Uma súmula do TST impedia que as chamadas "atividades-fim" fossem delegadas a terceiros, autorizando apenas serviços complementares - como limpeza e vigilância. Porém, o STF decidiu em 2018 liberar todo e qualquer tipo de subcontratação.
"Uma regulação adequada para as condições de remuneração e de trabalho prestadas por meio das plataformas, com balizas sólidas para evitar abusos, poderia ajudar a prevenir situação similar", acrescenta Bignami.
Segurança jurídica
"Enquanto ainda paira essa indefinição judicial - e cabe lembrar que nem todos os trabalhadores têm acesso efetivo à Justiça - milhões de trabalhadores estão sem um patamar adequado de direitos e proteção social", afirma Tabata Amaral. Na avaliação da deputada, o novo regime de trabalho sob demanda vai trazer segurança jurídica para plataformas e profissionais.
Porém, Rodrigo Carelli acredita que a proposta pode ter efeito contrário. "Há um discurso ideológico que pretende tratar o direito do trabalho como algo por natureza ruim, que deve ser afastado para gerar segurança jurídica aos empregadores. Sendo que nós sabemos que é exatamente o contrário: quando nós fazemos uma multiplicação de legislações, a insegurança cresce cada vez mais", critica o procurador do MPT.
Já Renato Bignami cita outra preocupação: a possibilidade de que trabalhadores em regime celetista sejam "migrados" para o modelo sob demanda.

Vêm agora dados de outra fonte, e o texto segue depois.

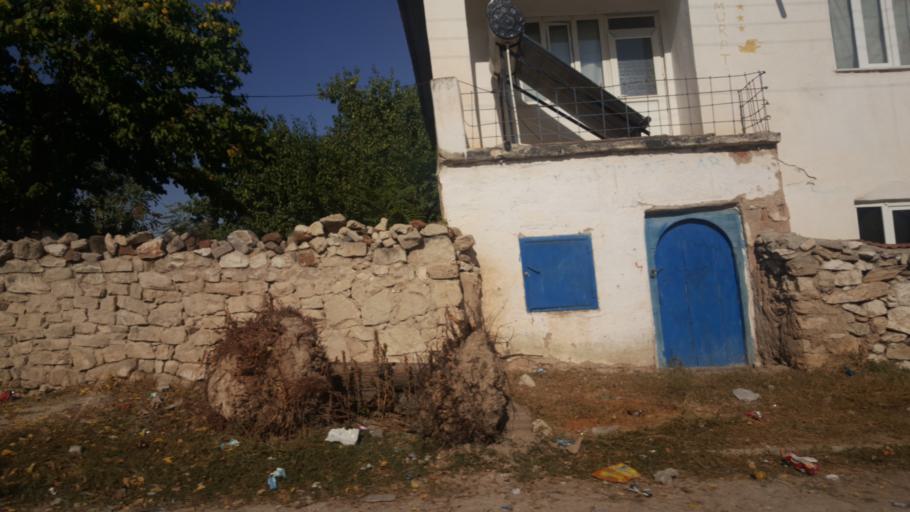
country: TR
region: Konya
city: Celtik
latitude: 39.0590
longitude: 31.8377
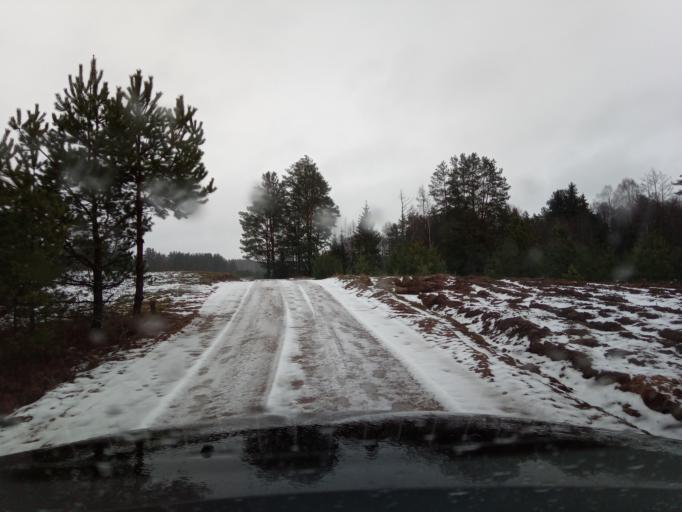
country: LT
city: Svencioneliai
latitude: 55.3365
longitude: 25.8064
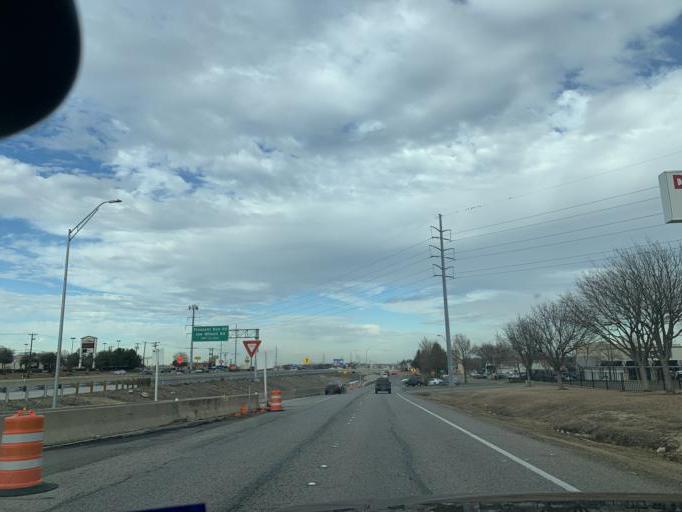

"Só quando houvesse demanda é que o trabalhador seria remunerado. Isso poderia abrir uma via suplementar para precarização. Se não houver balizas muito rígidas e claras na legislação que está sendo proposta, esse risco aumenta", pondera o auditor fiscal.
Amaral rechaça a possibilidade de que isso aconteça. Segundo a deputada, o projeto não se aplica a atividades em que o usuário da plataforma escolhe a pessoa responsável pelo serviço. Também não se estende aos casos em que o prestador define as condições de realização do trabalho, incluindo o valor.
"Mais do que se preocupar com migração, o objetivo principal é garantir direitos básicos a esses trabalhadores", afirma a deputada.
Para que o projeto de lei que institui o regime de trabalho sob demanda avance no Congresso Nacional, uma série de questões deverão ser detalhadas.
O advogado Maurício Pessoa ressalta, por exemplo, que é preciso criar regras para disciplinar a recusa de serviço por parte dos trabalhadores. Já Bignami aponta a necessidade de apontar de forma mais clara as fontes de custeio dos benefícios a serem criados por um eventual novo regime.
Também alerta para o fato de que o PL não discute a responsabilidade de outras empresas - como restaurantes e plataformas de e-commerce - que utilizam largamente os serviços de trabalhadores sob demanda. "O Congresso é a arena correta para a discussão dessa nova legislação", finaliza.